Why business as usual is not an option
Both ministers agree it is time to stop treating nature as an unlimited resource. Instead, it must be seen as the foundation of economies designed for greater resilience, equity and human health.
“First we need to understand the direct relationship between pandemics and zoonosis (transmission of animal-human diseases),” says Rodriguez. “Only by establishing a balanced relationship with nature can we see key benefits such as improved quality of jobs, food and water security, as well as improved human health.”
Bold policy ambition and political leadership is needed to “realign our economy and society with climate neutrality and with a way of life in harmony with nature. This will make our economy and society more resilient, more viable for the future”, says Schulze. “The coronavirus crisis has shown how important forests and green spaces are for human wellbeing.”
The German government is promoting green urban infrastructure as part of its stimulus package, one of the recommendations in the policy companion.
As well as making room for nature in urban settings, Rodriguez believes in “building a circular economy that grants longer periods of regeneration to ecosystems” and “societies in which we can capitalise on nature without destroying it”.
Sustaining the ambition
Rodriguez sees an opportunity to build on this momentum, explaining that in Costa Rica they are “identifying, developing and reproducing sustainable practices in other areas of the country as part of the National Strategy for Territorial Development”. This year, the Costa Rica + Natura Strategy is also “looking to collaborate with the Ministry of Agriculture on an agro-environmental agenda to support the sustainable development of national food production”, he adds.
Similarly, Germany is adopting smarter policies that offer guidance in different sectors. “In Germany, we are currently working on a due diligence law for supply chains to create environmental and socio-political due-diligence requirements for companies,” explains Schulze. “The federal government has already passed national guidelines on deforestation-free agricultural supply chains.”
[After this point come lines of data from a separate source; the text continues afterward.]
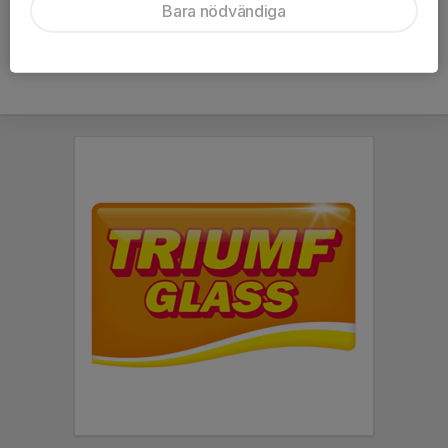
Bara nödvändiga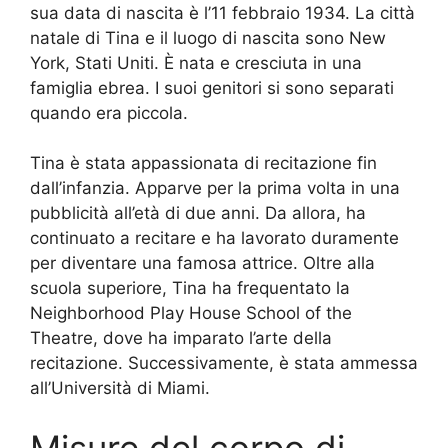
sua data di nascita è l’11 febbraio 1934. La città
natale di Tina e il luogo di nascita sono New
York, Stati Uniti. È nata e cresciuta in una
famiglia ebrea. I suoi genitori si sono separati
quando era piccola.
Tina è stata appassionata di recitazione fin
dall’infanzia. Apparve per la prima volta in una
pubblicità all’età di due anni. Da allora, ha
continuato a recitare e ha lavorato duramente
per diventare una famosa attrice. Oltre alla
scuola superiore, Tina ha frequentato la
Neighborhood Play House School of the
Theatre, dove ha imparato l’arte della
recitazione. Successivamente, è stata ammessa
all’Università di Miami.
Misure del corpo di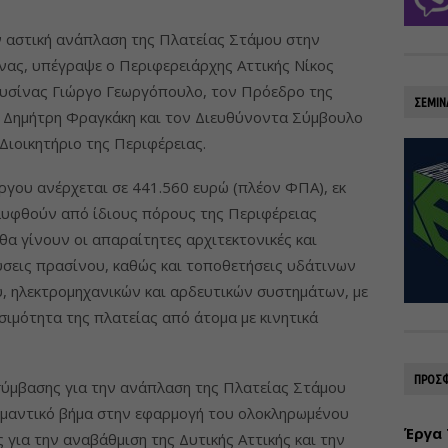
ν αστική ανάπλαση της Πλατείας Στάμου στην
νας, υπέγραψε ο Περιφερειάρχης Αττικής Νίκος
ευσίνας Γιώργο Γεωργόπουλο, τον Πρόεδρο της
ΣΕΜΙΝ
» Δημήτρη Φραγκάκη και τον Διευθύνοντα Σύμβουλο
Διοικητήριο της Περιφέρειας.
γου ανέρχεται σε 441.560 ευρώ (πλέον ΦΠΑ), εκ
λυφθούν από ίδιους πόρους της Περιφέρειας
 θα γίνουν οι απαραίτητες αρχιτεκτονικές και
εύσεις πρασίνου, καθώς και τοποθετήσεις υδάτινων
, ηλεκτρομηχανικών και αρδευτικών συστημάτων, με
σιμότητα της πλατείας από άτομα με κινητικά
ΠΡΟΣΦ
ύμβασης για την ανάπλαση της Πλατείας Στάμου
ημαντικό βήμα στην εφαρμογή του ολοκληρωμένου
Έργα 
 για την αναβάθμιση της Δυτικής Αττικής και την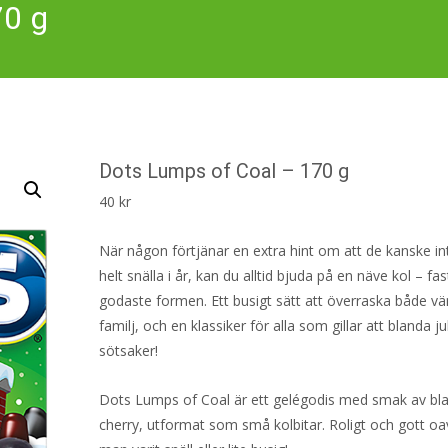
70 g
Dots Lumps of Coal – 170 g
40
kr
När någon förtjänar en extra hint om att de kanske int
helt snälla i år, kan du alltid bjuda på en näve kol – fas
godaste formen. Ett busigt sätt att överraska både v
familj, och en klassiker för alla som gillar att blanda 
sötsaker!
Dots Lumps of Coal är ett gelégodis med smak av bl
cherry, utformat som små kolbitar. Roligt och gott o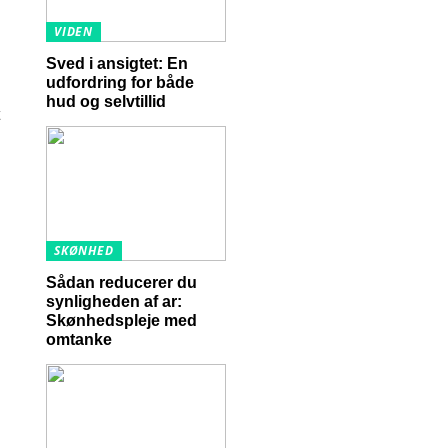
VIDEN
Sved i ansigtet: En
udfordring for både
hud og selvtillid
SKØNHED
Sådan reducerer du
synligheden af ar:
Skønhedspleje med
omtanke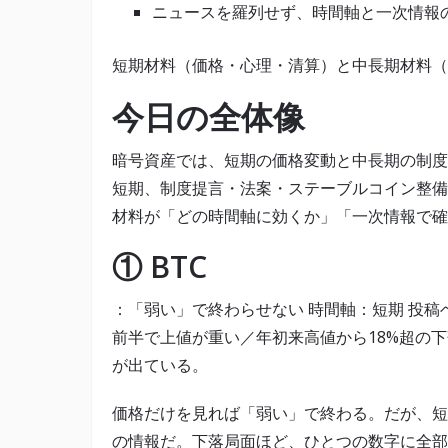
ニュースを羅列せず、時間軸と一次情報
短期材料（価格・心理・清算）と中長期材料（
今日の全体像
暗号資産では、短期の価格変動と中長期の制度
短期、制度提言・法案・ステーブルコイン整備
材料が「どの時間軸に効くか」「一次情報で確
① BTC
：「弱い」で終わらせない 時間軸：短期 投稿
前半で上値が重い／年初来高値から18%超の下落／Fea
が出ている。
価格だけを見れば「弱い」で終わる。だが、短
の情報だ。下落局面ほど、ひとつの数字に全部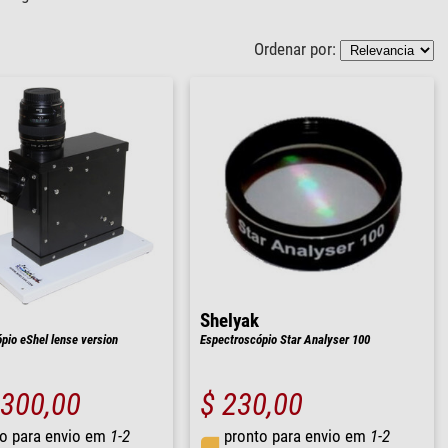
Ordenar por:
Shelyak
pio eShel lense version
Espectroscópio Star Analyser 100
.300,00
$ 230,00
o para envio em
1-2
pronto para envio em
1-2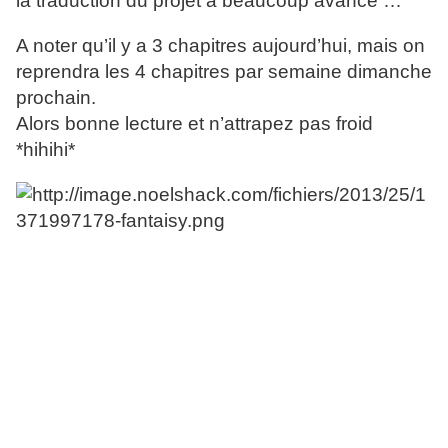
la traduction du projet a beaucoup avancé …
A noter qu’il y a 3 chapitres aujourd’hui, mais on
reprendra les 4 chapitres par semaine dimanche
prochain.
Alors bonne lecture et n’attrapez pas froid
*hihihi*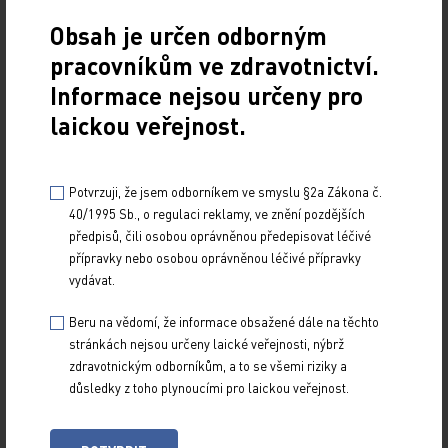
Obsah je určen odborným
pracovníkům ve zdravotnictví.
Informace nejsou určeny pro
laickou veřejnost.
INFORMACE O ČLÁNKU
Potvrzuji, že jsem odborníkem ve smyslu §2a Zákona č.
Publikováno podle publikační normy:
40/1995 Sb., o regulaci reklamy, ve znění pozdějších
předpisů, čili osobou oprávněnou předepisovat léčivé
Prof. MUDr. Jan Václavík, Ph.D., FESC, FEFIM.
přípravky nebo osobou oprávněnou léčivé přípravky
TIME – užívání antihypertenziv ráno nebo
vydávat.
večer. Remedia 2023; 33.
Beru na vědomí, že informace obsažené dále na těchto
Související okruhy témat:
stránkách nejsou určeny laické veřejnosti, nýbrž
Kardiologie
zdravotnickým odborníkům, a to se všemi riziky a
Klinické studie
důsledky z toho plynoucími pro laickou veřejnost.
Tisková verze článku ke stažení (dostupné po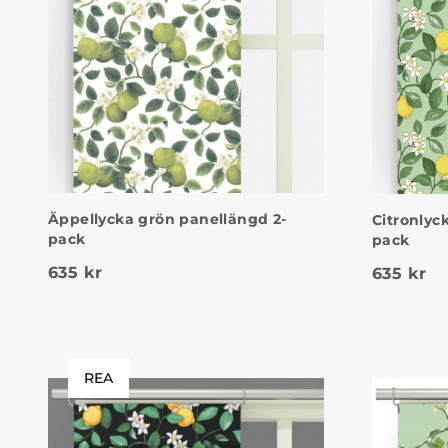
Äppellycka grön panellängd 2-
Citronlyc
pack
pack
635
kr
635
kr
REA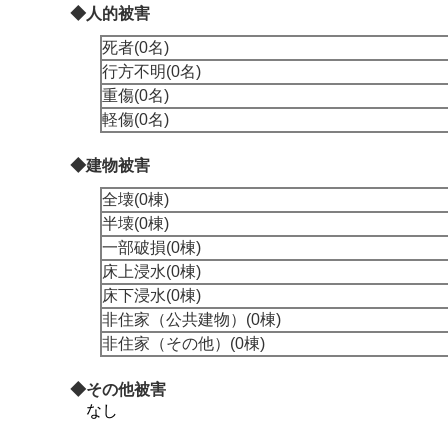
◆人的被害
死者(0名)
行方不明(0名)
重傷(0名)
軽傷(0名)
◆建物被害
全壊(0棟)
半壊(0棟)
一部破損(0棟)
床上浸水(0棟)
床下浸水(0棟)
非住家（公共建物）(0棟)
非住家（その他）(0棟)
◆その他被害
なし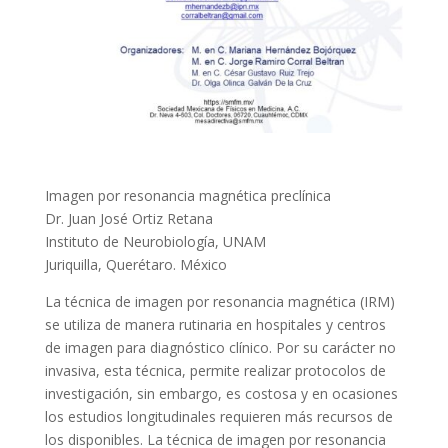
Imagen por resonancia magnética preclínica
Dr. Juan José Ortiz Retana
Instituto de Neurobiología, UNAM
Juriquilla, Querétaro. México
La técnica de imagen por resonancia magnética (IRM)
se utiliza de manera rutinaria en hospitales y centros
de imagen para diagnóstico clínico. Por su carácter no
invasiva, esta técnica, permite realizar protocolos de
investigación, sin embargo, es costosa y en ocasiones
los estudios longitudinales requieren más recursos de
los disponibles. La técnica de imagen por resonancia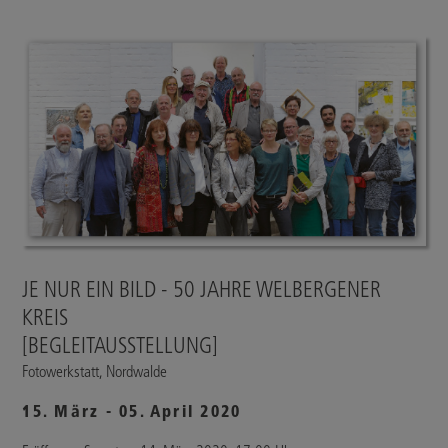
JE NUR EIN BILD - 50 JAHRE WELBERGENER
KREIS
[BEGLEITAUSSTELLUNG]
Fotowerkstatt, Nordwalde
15. März - 05. April 2020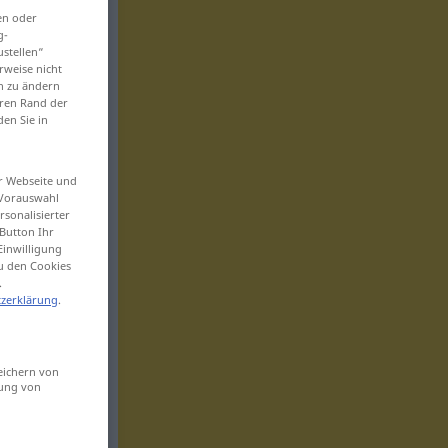
en oder
g-
ustellen“
rweise nicht
en zu ändern
eren Rand der
den Sie in
er Webseite und
 Vorauswahl
sonalisierter
Button Ihr
Einwilligung
zu den Cookies
.
zerklärung
.
eichern von
sung von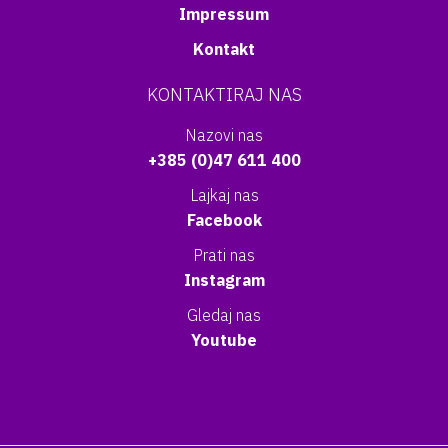
Impressum
Kontakt
KONTAKTIRAJ NAS
Nazovi nas
+385 (0)47 611 400
Lajkaj nas
Facebook
Prati nas
Instagram
Gledaj nas
Youtube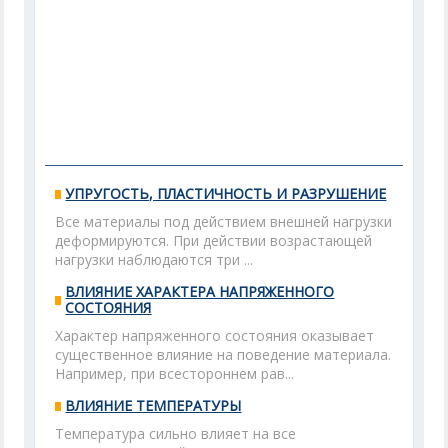
УПРУГОСТЬ, ПЛАСТИЧНОСТЬ И РАЗРУШЕНИЕ
Все материалы под действием внешней нагрузки
деформируются. При действии возрастающей
нагрузки наблюдаются три ...
ВЛИЯНИЕ ХАРАКТЕРА НАПРЯЖЕННОГО
СОСТОЯНИЯ
Характер напряженного состояния оказывает
существенное влияние на поведение материала.
Например, при всестороннем рав...
ВЛИЯНИЕ ТЕМПЕРАТУРЫ
Температура сильно влияет на все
Maximising the economic opportunity in nature
In addition to supporting regenerative value chains, governments and businesses must begin ‘measuring the right things’ as proposed in the policy companion, and which Schulze says “is also in companies’ own interests”. Integrating natural capital accounting into both public and private budgets could help monitor and therefore better manage natural capital beyond current measures. She adds: “The economic parameters that are mainly used today, including gross domestic product, stock prices and corporate profits, do not actually reflect environmental and social issues.”
As many governments look to stimulate their economies, sustainable financing should sit at the top of a joint agenda. “Together with our Federal Minister of Finance, for example, I am committed to ensuring that climate action, the preservation of forests, nature as a whole and biodiversity are sufficiently reflected in financial decisions,” says Schulze. “We need this solidarity to send strong political messages to the private sector and the financial industry.”
Rodriguez and Schulze remain optimistic about the future, but other countries need to follow suit. Investing in nature has the potential to create jobs, mitigate climate change, build resilience and food security, and establish a new industry of opportunities for future generations.